PASSAGE TO READ:
# Finally got our photo shoot pictures :) I have to share one



## Mooch (May 23, 2012)

From left to right Mojo my first ever GSD 8.5yo, Hex 3.5yo and Jynx who turns 2 next month  
I'm so excited to have a really fancy picture of the 3 of them


----------



## Debanneball (Aug 28, 2014)

Wow, amazing, just amazing!! Such georgeous dogs!


----------



## CindyMDBecker (Feb 22, 2013)

WOW! WOW! WOW! Love it! Beautiful dogs! :wub:


----------



## ksotto333 (Aug 3, 2011)

Aw, what a great picture of your beautiful dogs.


----------



## kelbonc (Aug 25, 2014)

What a wonderful keepsake of your gorgeous dogs!!


----------



## tckstack1 (Nov 15, 2015)

Great looking dogs.


----------



## RZZNSTR (Jan 24, 2015)

Beautiful!


----------



## lorihd (Nov 30, 2011)

fantastic picture of your dogs, gorgeous!!!!!!!!


----------



## Gretchen (Jan 20, 2011)

Great photo - it says a lot about your training to get them pose all together and look happy!


----------



## MythicMut (May 22, 2015)

Really beautiful dogs and great photo.  !


----------



## Shepherd Mom (Aug 30, 2010)

Stunning dogs!!! Great job by the dogs and the photographer.


----------



## MacD (Feb 8, 2014)

Beautifully composed shot .. amazing to get the dogs in such a perfect pose. It would make a wonderful Holiday card if you're into that. It would also be excellent to send to some places that buy photos for calendars etc. I just want to go and pet them all. Excellent work by all.


----------



## Daisy&Lucky's Mom (Apr 24, 2011)

That is a beautiful picture.


----------



## Themusicmanswife (Jul 16, 2015)

That is so lovely


----------



## flashes23 (Nov 21, 2015)

the one in the middle is amazzzinnnggg


----------



## finndog (Nov 20, 2015)

Phenomenal!

I especially love the big guy in the middle. Like a bear!


----------



## yuriy (Dec 23, 2012)

Fantastic! Love this shot.


----------



## FearlessFreya (Sep 6, 2015)

Awesome family portrait!


----------



## Tahm Kench (Nov 19, 2015)

Very nice! Do you get them all to just lie down and make them stay for the shot?


----------



## Nate74 (Oct 1, 2015)

Beautiful photo of some great looking Dogs.


----------



## LuckyMe2G (Nov 19, 2015)

Beautiful! :wub:


----------



## JMJ (Nov 18, 2015)

This is just gorgeous


----------



## Rangers_mom (May 16, 2013)

Beautiful picture. I have to admit my stupidity and say that I saw the "Max & Molly" and thought, "huh, but there are three dogs. Wonder why they didn't put the other dog's name on the card."

Okay, I am a little slow.


----------



## mardad (Oct 23, 2015)

Beautiful dogs!!!! Great picture!


----------



## Saphire (Apr 1, 2005)

Gorgeous!!


----------



## Jameson23 (Oct 27, 2015)

Awesome Picture !


----------



## Michelle F (Dec 1, 2015)

Great picture!!


----------



## LuvShepherds (May 27, 2012)

That is a beautiful picture. I'm envious. I can't get mine to pose like that long enough to snap a picture. They are too interested in each other to face the camera and smile.


----------

INSTRUCTION:
From the forum thread about the photo shoot, list every dog the opening post names, with the age it gives for each.

RAW DATA:
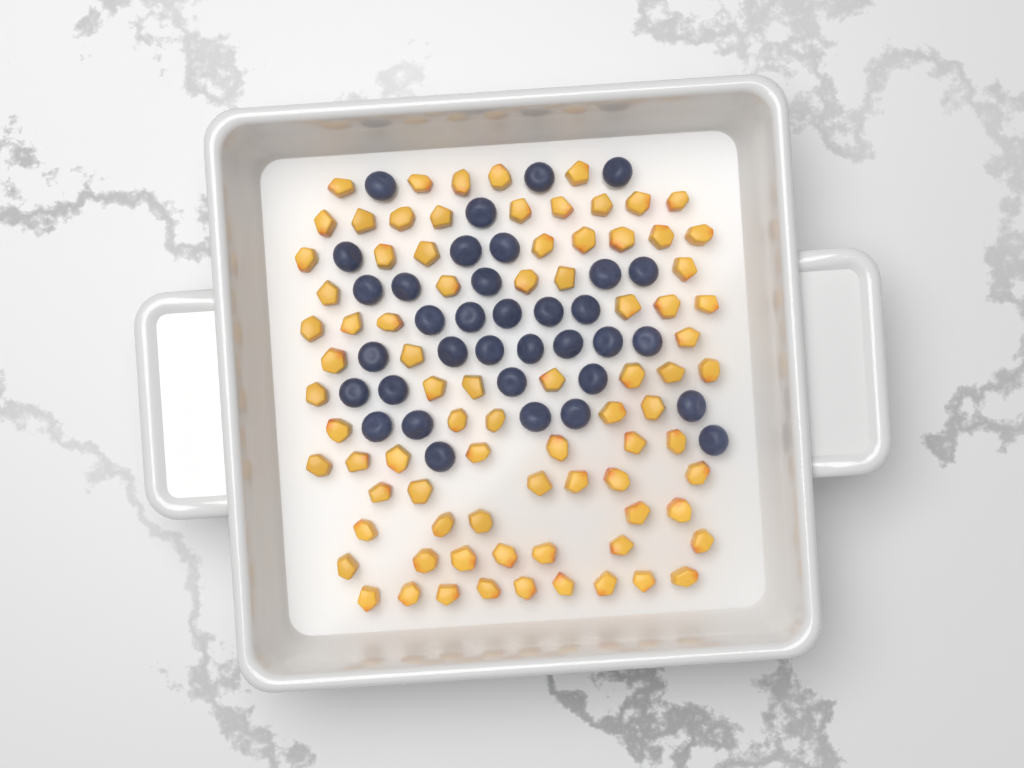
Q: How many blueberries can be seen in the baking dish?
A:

FINAL RESULT:
Mojo, 8.5 years old; Hex, 3.5 years old; Jynx, who turns 2 next month.